Clinical investigations were performed in 27 patients with high altitude pulmonay edema (HAPE) . The altitude of the onset was relatively low altitude (from 2, 680 m to 3, 190 m above sea level) . Symptoms included marked shortness of breath, undue dyspnea, cough, and stridor. Physical examinations revealed cyanosis, tachycardia, and rales. Neurological disturbances such as headache, vomiting, memory disturbance, clouding of consciousness or coma were accompanied.

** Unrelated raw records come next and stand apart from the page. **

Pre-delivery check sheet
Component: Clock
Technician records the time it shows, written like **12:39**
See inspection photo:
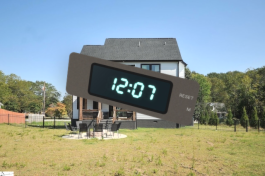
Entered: **12:07**
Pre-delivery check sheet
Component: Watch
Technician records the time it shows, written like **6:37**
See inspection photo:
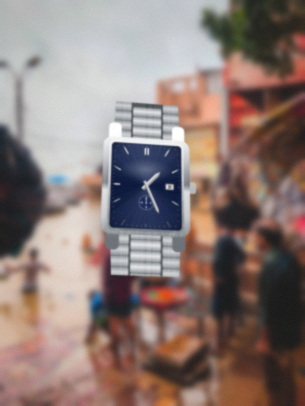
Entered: **1:26**
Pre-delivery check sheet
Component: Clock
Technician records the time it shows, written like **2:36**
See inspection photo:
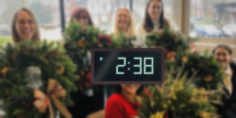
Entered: **2:38**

Laboratory data showed hemoconcentration and leucocytosis, but relative thrombocytepenia was observed at the beginning of treatment, compared with the data at the leaving hospital. CPK increased remarkably and CRP was positive. Arterial blood gasometric analysis showed hypoxemia and respiratory alkalosis.
Chest roentgenograms at the beginning of treatment revealed prominent, dilated main pulmonary artery, and a coarse patchy mottling with confluencies. The distribution of shadow was often asymmetric and involved any parts of the lung fields. The right ventricle enlargement was also observed. During recovery, the prominence of the pulmonary vasculature receded, and there was a spectacular clearing of infiltrates.
Hemodynamic studies demonstrated that HAPE was a noncardiogenic type of pulmonary edema. The characteristics were followed by 1. pulmonary hypertension, which was not normalized by 100% oxygen inhalation, 2. normal pulmonary arterial wedge pressure, 3. normal cardiac output, and 4. increased pulmonary arteriolar resistance.
The edema fluid aspirated through endotracheal tube was protein-rich fluid.
These findings may suggest that HAPE is due to the increase in microvascular permeability.